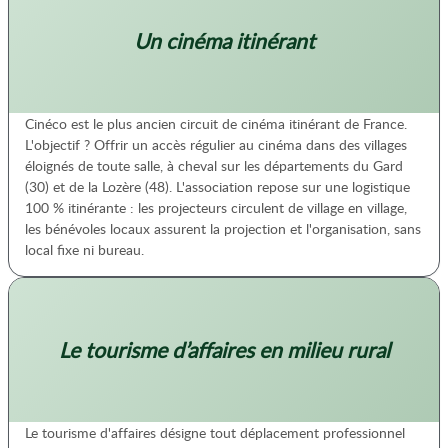
Un cinéma itinérant
Cinéco est le plus ancien circuit de cinéma itinérant de France.
L'objectif ? Offrir un accès régulier au cinéma dans des villages
éloignés de toute salle, à cheval sur les départements du Gard
(30) et de la Lozère (48). L'association repose sur une logistique
100 % itinérante : les projecteurs circulent de village en village,
les bénévoles locaux assurent la projection et l'organisation, sans
local fixe ni bureau.
Le tourisme d’affaires en milieu rural
Le tourisme d'affaires désigne tout déplacement professionnel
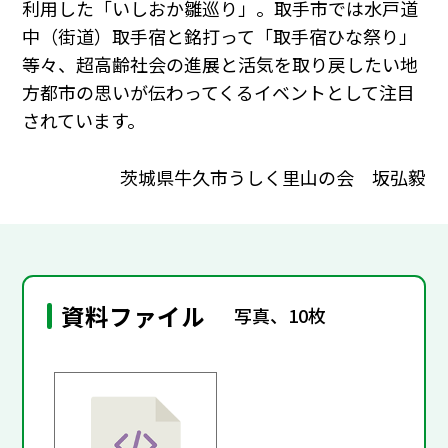
利用した「いしおか雛巡り」。取手市では水戸道
中（街道）取手宿と銘打って「取手宿ひな祭り」
等々、超高齢社会の進展と活気を取り戻したい地
方都市の思いが伝わってくるイベントとして注目
されています。
茨城県牛久市うしく里山の会 坂弘毅
資料ファイル
写真、10枚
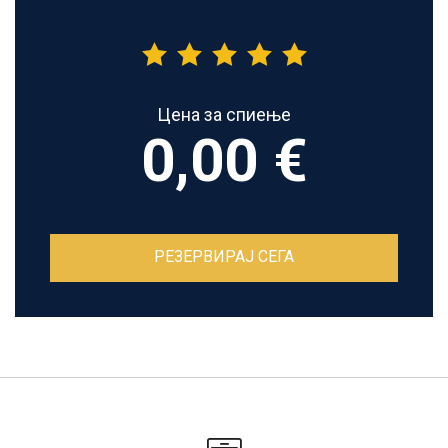
Цена за спиење
0,00 €
РЕЗЕРВИРАЈ СЕГА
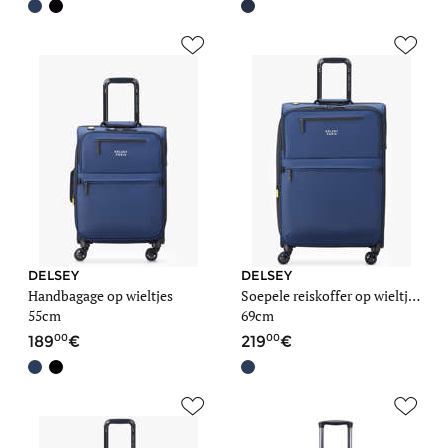
DELSEY
DELSEY
Handbagage op wieltjes
Soepele reiskoffer op wieltjes Maubert 2.0
55cm
69cm
00
00
189
219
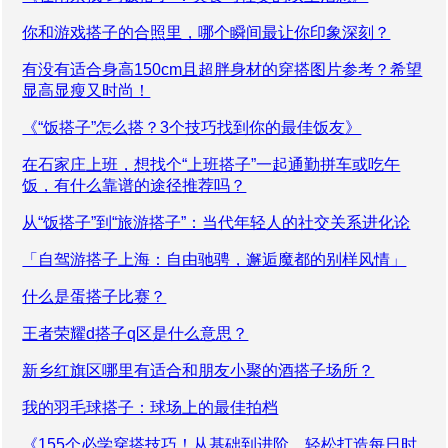
你和游戏搭子的合照里，哪个瞬间最让你印象深刻？
有没有适合身高150cm且超胖身材的穿搭图片参考？希望
显高显瘦又时尚！
《“饭搭子”怎么搭？3个技巧找到你的最佳饭友》
在石家庄上班，想找个“上班搭子”一起通勤拼车或吃午
饭，有什么靠谱的途径推荐吗？
从“饭搭子”到“旅游搭子”：当代年轻人的社交关系进化论
「自驾游搭子上海：自由驰骋，邂逅魔都的别样风情」
什么是蛋搭子比赛？
王者荣耀d搭子q区是什么意思？
新乡红旗区哪里有适合和朋友小聚的酒搭子场所？
我的羽毛球搭子：球场上的最佳拍档
《155个必学穿搭技巧！从基础到进阶，轻松打造每日时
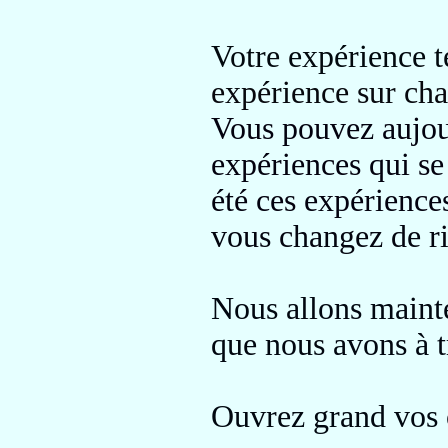
Votre expérience t
expérience sur cha
Vous pouvez aujour
expériences qui se 
été ces expérience
vous changez de ri
Nous allons mainte
que nous avons à t
Ouvrez grand vos o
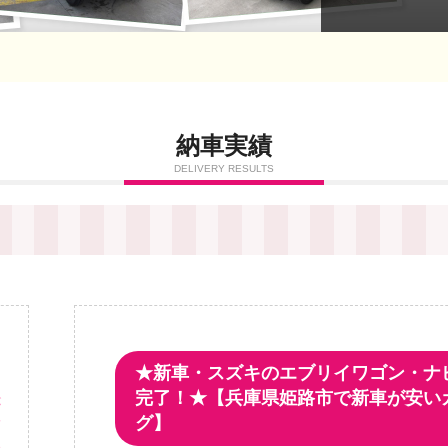
納車実績
DELIVERY RESULTS
★新車・スズキのエブリイワゴン・ナ
・
完了！★【兵庫県姫路市で新車が安い
が
グ】
市
の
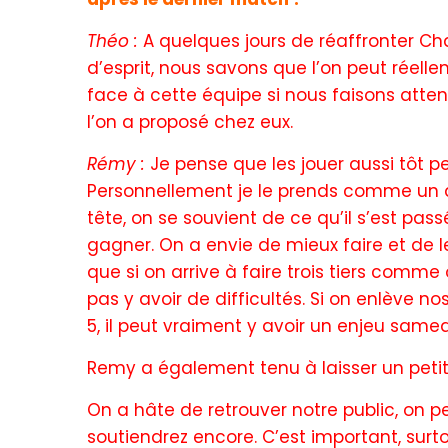
Théo :
A quelques jours de réaffronter 
d’esprit, nous savons que l’on peut réelle
face à cette équipe si nous faisons atten
l’on a proposé chez eux.
Rémy :
Je pense que les jouer aussi tôt 
Personnellement je le prends comme un a
tête, on se souvient de ce qu’il s’est pa
gagner. On a envie de mieux faire et de l
que si on arrive à faire trois tiers comme
pas y avoir de difficultés. Si on enlève no
5, il peut vraiment y avoir un enjeu samed
Remy a également tenu à laisser un peti
On a hâte de retrouver notre public, on 
soutiendrez encore. C’est important, surto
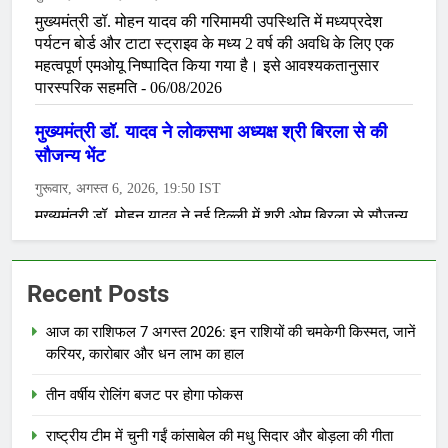
Recent Posts
आज का राशिफल 7 अगस्त 2026: इन राशियों की चमकेगी किस्मत, जानें
करियर, कारोबार और धन लाभ का हाल
तीन वर्षीय रोलिंग बजट पर होगा फोकस
राष्ट्रीय टीम में चुनी गईं कांसाबेल की मधु सिदार और बोड़ला की गीता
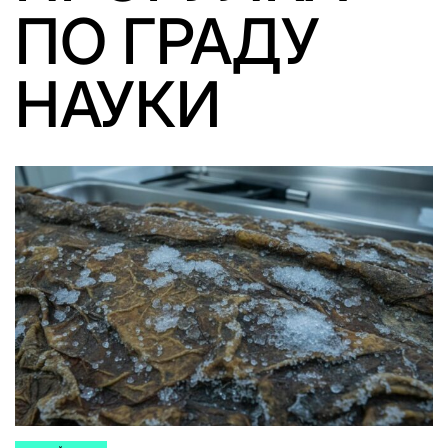
ПО ГРАДУ
НАУКИ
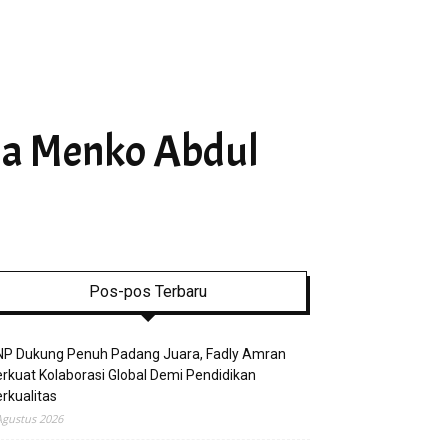
ja Menko Abdul
Pos-pos Terbaru
NP Dukung Penuh Padang Juara, Fadly Amran
rkuat Kolaborasi Global Demi Pendidikan
rkualitas
Agustus 2026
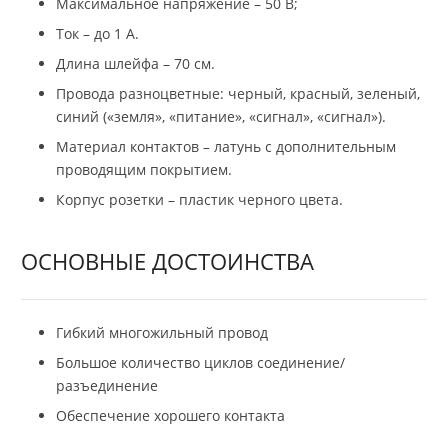
Максимальное напряжение – 50 В;
Ток – до 1 А.
Длина шлейфа – 70 см.
Провода разноцветные: черный, красный, зеленый,
синий («земля», «питание», «сигнал», «сигнал»).
Материал контактов – латунь с дополнительным
проводящим покрытием.
Корпус розетки – пластик черного цвета.
ОСНОВНЫЕ ДОСТОИНСТВА
Гибкий многожильный провод
Большое количество циклов соединение/
разъединение
Обеспечение хорошего контакта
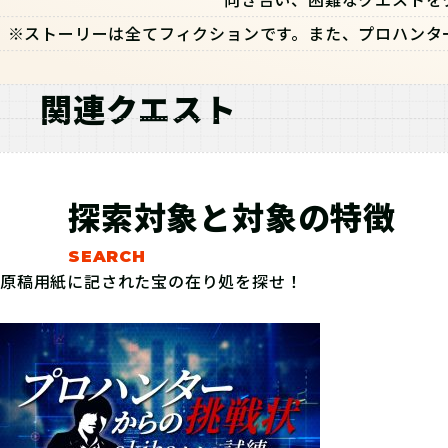
※ストーリーは全てフィクションです。また、プロハンタ
関連クエスト
探索対象と対象の特徴
原稿用紙に記された宝の在り処を探せ！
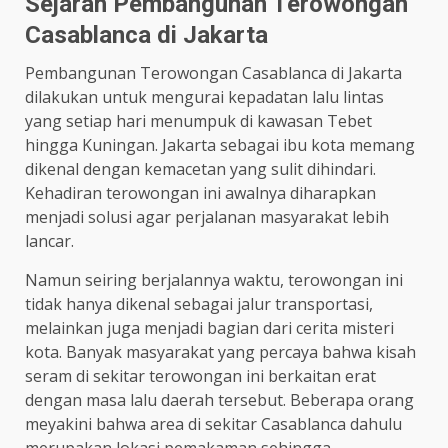
Sejarah Pembangunan Terowongan
Casablanca di Jakarta
Pembangunan Terowongan Casablanca di Jakarta
dilakukan untuk mengurai kepadatan lalu lintas
yang setiap hari menumpuk di kawasan Tebet
hingga Kuningan. Jakarta sebagai ibu kota memang
dikenal dengan kemacetan yang sulit dihindari.
Kehadiran terowongan ini awalnya diharapkan
menjadi solusi agar perjalanan masyarakat lebih
lancar.
Namun seiring berjalannya waktu, terowongan ini
tidak hanya dikenal sebagai jalur transportasi,
melainkan juga menjadi bagian dari cerita misteri
kota. Banyak masyarakat yang percaya bahwa kisah
seram di sekitar terowongan ini berkaitan erat
dengan masa lalu daerah tersebut. Beberapa orang
meyakini bahwa area di sekitar Casablanca dahulu
merupakan lokasi pemakaman sehingga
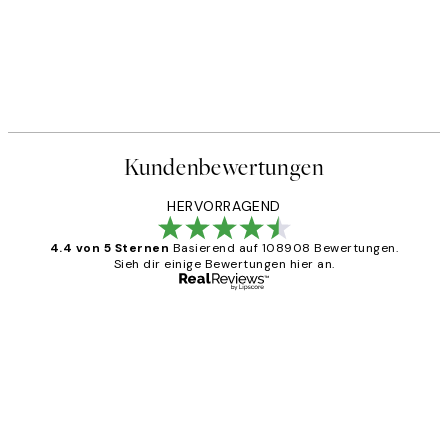
Kundenbewertungen
HERVORRAGEND
4.4 von 5 Sternen
Basierend auf 108908 Bewertungen.
Sieh dir einige Bewertungen hier an.
Verifizierter Käufer
Kundenbewertungen
Great
1 Jun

- **Exercise instructions**: Replace every "Kundenbewertungen" in the data above with "Rezensionen", and write out the full text again with nothing else changed. Leave the pictures out of your answer.

- **Exercise output**:
Un cinéma itinérant
Cinéco est le plus ancien circuit de cinéma itinérant de France.
L'objectif ? Offrir un accès régulier au cinéma dans des villages
éloignés de toute salle, à cheval sur les départements du Gard
(30) et de la Lozère (48). L'association repose sur une logistique
100 % itinérante : les projecteurs circulent de village en village,
les bénévoles locaux assurent la projection et l'organisation, sans
local fixe ni bureau.
Le tourisme d’affaires en milieu rural
Le tourisme d'affaires désigne tout déplacement professionnel
利用した「いしおか雛巡り」。取手市では水戸道
中（街道）取手宿と銘打って「取手宿ひな祭り」
等々、超高齢社会の進展と活気を取り戻したい地
方都市の思いが伝わってくるイベントとして注目
されています。
茨城県牛久市うしく里山の会 坂弘毅
資料ファイル
写真、10枚
Цена за спиење
0,00 €
РЕЗЕРВИРАЈ СЕГА
DELSEY
DELSEY
Handbagage op wieltjes
Soepele reiskoffer op wieltjes Maubert 2.0
55cm
69cm
00
00
189
219
你和游戏搭子的合照里，哪个瞬间最让你印象深刻？
有没有适合身高150cm且超胖身材的穿搭图片参考？希望
显高显瘦又时尚！
《“饭搭子”怎么搭？3个技巧找到你的最佳饭友》
在石家庄上班，想找个“上班搭子”一起通勤拼车或吃午
饭，有什么靠谱的途径推荐吗？
从“饭搭子”到“旅游搭子”：当代年轻人的社交关系进化论
「自驾游搭子上海：自由驰骋，邂逅魔都的别样风情」
什么是蛋搭子比赛？
王者荣耀d搭子q区是什么意思？
新乡红旗区哪里有适合和朋友小聚的酒搭子场所？
我的羽毛球搭子：球场上的最佳拍档
《155个必学穿搭技巧！从基础到进阶，轻松打造每日时
Votre expérience t
expérience sur cha
Vous pouvez aujour
expériences qui se 
été ces expérience
vous changez de ri
Nous allons mainte
que nous avons à t
Ouvrez grand vos o
納車実績
DELIVERY RESULTS
★新車・スズキのエブリイワゴン・ナ
・
完了！★【兵庫県姫路市で新車が安い
が
グ】
市
の
Théo :
A quelques jours de réaffronter 
d’esprit, nous savons que l’on peut réelle
face à cette équipe si nous faisons atten
l’on a proposé chez eux.
Rémy :
Je pense que les jouer aussi tôt 
Personnellement je le prends comme un a
tête, on se souvient de ce qu’il s’est pa
gagner. On a envie de mieux faire et de l
que si on arrive à faire trois tiers comme
pas y avoir de difficultés. Si on enlève no
5, il peut vraiment y avoir un enjeu samed
Remy a également tenu à laisser un peti
On a hâte de retrouver notre public, on 
soutiendrez encore. C’est important, surto
Recent Posts
आज का राशिफल 7 अगस्त 2026: इन राशियों की चमकेगी किस्मत, जानें
करियर, कारोबार और धन लाभ का हाल
तीन वर्षीय रोलिंग बजट पर होगा फोकस
राष्ट्रीय टीम में चुनी गईं कांसाबेल की मधु सिदार और बोड़ला की गीता
ПО ГРАДУ
НАУКИ
ja Menko Abdul
Pos-pos Terbaru
NP Dukung Penuh Padang Juara, Fadly Amran
rkuat Kolaborasi Global Demi Pendidikan
rkualitas
Agustus 2026
Максимальное напряжение – 50 В;
Ток – до 1 А.
Длина шлейфа – 70 см.
Провода разноцветные: черный, красный, зеленый,
синий («земля», «питание», «сигнал», «сигнал»).
Материал контактов – латунь с дополнительным
проводящим покрытием.
Корпус розетки – пластик черного цвета.
ОСНОВНЫЕ ДОСТОИНСТВА
Гибкий многожильный провод
Большое количество циклов соединение/
разъединение
Обеспечение хорошего контакта
※ストーリーは全てフィクションです。また、プロハンタ
関連クエスト
探索対象と対象の特徴
原稿用紙に記された宝の在り処を探せ！
Sejarah Pembangunan Terowongan
Casablanca di Jakarta
Pembangunan Terowongan Casablanca di Jakarta
dilakukan untuk mengurai kepadatan lalu lintas
yang setiap hari menumpuk di kawasan Tebet
hingga Kuningan. Jakarta sebagai ibu kota memang
dikenal dengan kemacetan yang sulit dihindari.
Kehadiran terowongan ini awalnya diharapkan
menjadi solusi agar perjalanan masyarakat lebih
lancar.
Namun seiring berjalannya waktu, terowongan ini
tidak hanya dikenal sebagai jalur transportasi,
melainkan juga menjadi bagian dari cerita misteri
kota. Banyak masyarakat yang percaya bahwa kisah
seram di sekitar terowongan ini berkaitan erat
dengan masa lalu daerah tersebut. Beberapa orang
meyakini bahwa area di sekitar Casablanca dahulu
merupakan lokasi pemakaman sehingga
Rezensionen
HERVORRAGEND
4.4 von 5 Sternen
Basierend auf 108908 Bewertungen.
Sieh dir einige Bewertungen hier an.
Verifizierter Käufer
Rezensionen
Great
1 Jun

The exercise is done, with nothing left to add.